For-profit hospital chain, HCA, Inc., headquartered in Nashville, Tennessee, has agreed to settle a qui tam lawsuit relating to its subsidiaries, Parkridge Medical Center (“Parkridge”) and HCA Physician Services (“Physician Services”). A qui tam action is a whistleblower lawsuit brought by an individual as a “relator” on behalf of the federal government.
The settlement involves the payment by HCA of $16.5 million to the United States and the state of Tennessee to resolve claims by the relator that HCA violated the False Claims Act and the Stark Statute.
The False Claims Act imposes liability on individuals and entities who defraud governmental programs such as Medicare and Medicaid. The Stark Statute is a Federal law that prohibits a physician from referring patients to a medical facility with whom that physician has a financial relationship, unless some exception applies. It also prohibits medical facilities from billing Medicare or Medicaid for a prohibited referral.

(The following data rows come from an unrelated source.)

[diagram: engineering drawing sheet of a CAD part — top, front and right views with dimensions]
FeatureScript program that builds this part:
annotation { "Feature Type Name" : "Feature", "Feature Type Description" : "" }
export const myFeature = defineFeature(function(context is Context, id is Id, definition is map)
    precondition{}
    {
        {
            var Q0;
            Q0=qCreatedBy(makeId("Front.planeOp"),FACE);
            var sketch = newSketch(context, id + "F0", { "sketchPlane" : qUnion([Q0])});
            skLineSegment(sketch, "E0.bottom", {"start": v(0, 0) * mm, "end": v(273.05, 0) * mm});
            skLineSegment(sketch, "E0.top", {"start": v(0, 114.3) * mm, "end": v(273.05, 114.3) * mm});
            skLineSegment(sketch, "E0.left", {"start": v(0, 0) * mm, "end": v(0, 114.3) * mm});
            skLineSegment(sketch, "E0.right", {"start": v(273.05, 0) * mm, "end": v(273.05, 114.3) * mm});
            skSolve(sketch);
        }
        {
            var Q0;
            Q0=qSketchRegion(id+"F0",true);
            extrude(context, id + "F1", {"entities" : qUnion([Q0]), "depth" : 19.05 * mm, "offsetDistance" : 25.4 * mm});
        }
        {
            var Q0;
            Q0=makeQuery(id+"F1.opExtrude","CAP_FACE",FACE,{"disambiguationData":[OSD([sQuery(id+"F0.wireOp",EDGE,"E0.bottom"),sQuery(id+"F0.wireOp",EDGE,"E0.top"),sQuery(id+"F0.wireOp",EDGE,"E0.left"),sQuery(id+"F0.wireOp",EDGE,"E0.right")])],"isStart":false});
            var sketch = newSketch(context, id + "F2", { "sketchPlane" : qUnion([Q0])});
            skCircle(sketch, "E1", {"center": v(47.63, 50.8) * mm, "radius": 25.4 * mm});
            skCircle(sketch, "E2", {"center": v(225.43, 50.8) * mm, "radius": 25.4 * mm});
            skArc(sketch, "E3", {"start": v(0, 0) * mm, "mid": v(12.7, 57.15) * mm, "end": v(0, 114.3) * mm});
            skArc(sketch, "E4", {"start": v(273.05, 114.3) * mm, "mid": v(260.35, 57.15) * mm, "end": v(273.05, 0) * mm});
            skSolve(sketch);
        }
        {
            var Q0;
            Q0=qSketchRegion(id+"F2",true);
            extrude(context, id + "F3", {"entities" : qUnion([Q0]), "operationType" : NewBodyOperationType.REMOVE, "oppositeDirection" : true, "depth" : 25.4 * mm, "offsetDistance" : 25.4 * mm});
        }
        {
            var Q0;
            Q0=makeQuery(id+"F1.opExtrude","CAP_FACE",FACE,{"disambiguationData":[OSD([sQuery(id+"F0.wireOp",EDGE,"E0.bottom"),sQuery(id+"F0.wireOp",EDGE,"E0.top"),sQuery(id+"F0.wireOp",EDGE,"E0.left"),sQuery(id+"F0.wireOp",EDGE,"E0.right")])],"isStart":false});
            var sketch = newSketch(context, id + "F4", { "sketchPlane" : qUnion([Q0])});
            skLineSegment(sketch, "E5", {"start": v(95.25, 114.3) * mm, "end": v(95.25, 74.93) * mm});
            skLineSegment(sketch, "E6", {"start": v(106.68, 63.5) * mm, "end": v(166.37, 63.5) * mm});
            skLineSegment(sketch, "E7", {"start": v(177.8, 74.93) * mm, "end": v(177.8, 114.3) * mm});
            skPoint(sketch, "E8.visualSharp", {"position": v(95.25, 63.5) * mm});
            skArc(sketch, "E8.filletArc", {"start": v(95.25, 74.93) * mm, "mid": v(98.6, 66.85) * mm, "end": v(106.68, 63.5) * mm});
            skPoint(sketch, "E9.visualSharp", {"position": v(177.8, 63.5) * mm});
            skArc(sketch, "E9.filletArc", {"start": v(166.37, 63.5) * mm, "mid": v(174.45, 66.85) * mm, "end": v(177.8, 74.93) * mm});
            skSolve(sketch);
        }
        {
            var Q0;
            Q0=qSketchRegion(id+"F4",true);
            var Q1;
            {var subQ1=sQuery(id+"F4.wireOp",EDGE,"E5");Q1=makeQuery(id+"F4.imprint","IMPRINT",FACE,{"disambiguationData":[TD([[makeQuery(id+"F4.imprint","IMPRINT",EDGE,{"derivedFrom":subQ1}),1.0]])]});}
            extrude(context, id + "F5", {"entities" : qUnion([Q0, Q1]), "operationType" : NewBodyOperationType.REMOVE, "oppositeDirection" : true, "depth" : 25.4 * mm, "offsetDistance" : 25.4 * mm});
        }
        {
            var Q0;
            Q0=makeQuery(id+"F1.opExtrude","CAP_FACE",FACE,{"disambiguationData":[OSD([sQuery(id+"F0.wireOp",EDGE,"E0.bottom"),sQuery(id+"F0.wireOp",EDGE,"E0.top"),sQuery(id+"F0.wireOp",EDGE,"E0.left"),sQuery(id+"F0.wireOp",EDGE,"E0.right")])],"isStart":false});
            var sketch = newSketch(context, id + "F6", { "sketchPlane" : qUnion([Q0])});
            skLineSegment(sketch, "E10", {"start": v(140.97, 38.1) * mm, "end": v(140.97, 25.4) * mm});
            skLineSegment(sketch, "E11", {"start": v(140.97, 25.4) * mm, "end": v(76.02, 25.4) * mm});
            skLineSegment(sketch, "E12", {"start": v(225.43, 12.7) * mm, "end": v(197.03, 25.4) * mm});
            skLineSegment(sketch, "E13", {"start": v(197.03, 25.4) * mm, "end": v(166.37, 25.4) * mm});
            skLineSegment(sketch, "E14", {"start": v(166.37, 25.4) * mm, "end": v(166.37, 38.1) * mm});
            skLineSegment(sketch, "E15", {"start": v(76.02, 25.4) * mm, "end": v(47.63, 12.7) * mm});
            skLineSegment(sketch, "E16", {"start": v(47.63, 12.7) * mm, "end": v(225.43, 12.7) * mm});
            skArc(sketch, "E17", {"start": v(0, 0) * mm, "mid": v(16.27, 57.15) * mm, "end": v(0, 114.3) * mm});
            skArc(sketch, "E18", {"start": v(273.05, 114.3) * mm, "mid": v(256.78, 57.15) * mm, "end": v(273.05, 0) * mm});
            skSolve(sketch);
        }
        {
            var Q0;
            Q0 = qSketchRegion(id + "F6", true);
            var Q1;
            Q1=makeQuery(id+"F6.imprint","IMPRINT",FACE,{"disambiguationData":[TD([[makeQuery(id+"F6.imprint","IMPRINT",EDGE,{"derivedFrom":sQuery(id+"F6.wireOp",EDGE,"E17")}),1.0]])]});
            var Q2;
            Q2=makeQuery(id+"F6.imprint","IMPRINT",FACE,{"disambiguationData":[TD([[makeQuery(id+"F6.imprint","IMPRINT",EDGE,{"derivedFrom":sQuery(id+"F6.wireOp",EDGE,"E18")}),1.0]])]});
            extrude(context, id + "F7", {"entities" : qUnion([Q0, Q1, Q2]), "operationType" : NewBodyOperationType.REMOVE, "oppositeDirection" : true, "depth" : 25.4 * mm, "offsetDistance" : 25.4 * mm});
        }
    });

The whistleblower’s complaint filed in 2008, alleged that HCA’s subsidiaries, Parkridge and Physician Services, entered into a series of financial transactions with Diagnostic Associates of Chattanooga (“Diagnostic”), a group of physicians. According to the whistleblower, HCA, through its subsidiaries, provided financial benefits to Diagnostic’s members to induce them to refer patients to HCA’s facilities in violation of the Stark Statute. In addition, the complaint alleges that HCA submitted claims to Medicare and Medicaid in violation of the False Claims Act.
The whistleblower will receive 18.5% of the recovery, approximately $3.1 million, as a reward under the qui tam provisions of the False Claims Act.